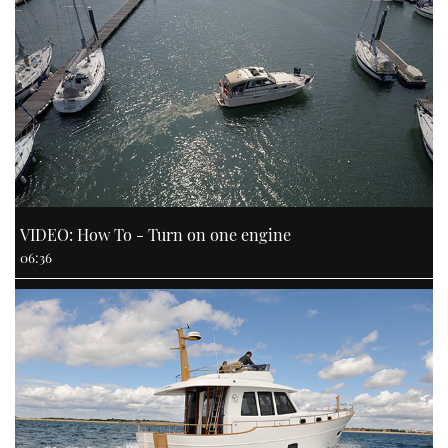
VIDEO: How To - Turn on one engine
06:36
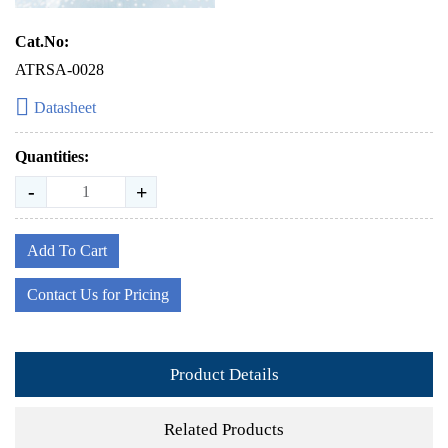
Cat.No:
ATRSA-0028
Datasheet
Quantities:
-
+
Add To Cart
Contact Us for Pricing
Product Details
Related Products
==========
Task directions ▸ The answer should be the complete listing, set down exactly, without pictures.

Answer to this exercise ▸
VIDEO: How To - Turn on one engine
06:36
Cat.No:
ATRSA-0028
Datasheet
Quantities:
-
+
Add To Cart
Contact Us for Pricing
Product Details
Related Products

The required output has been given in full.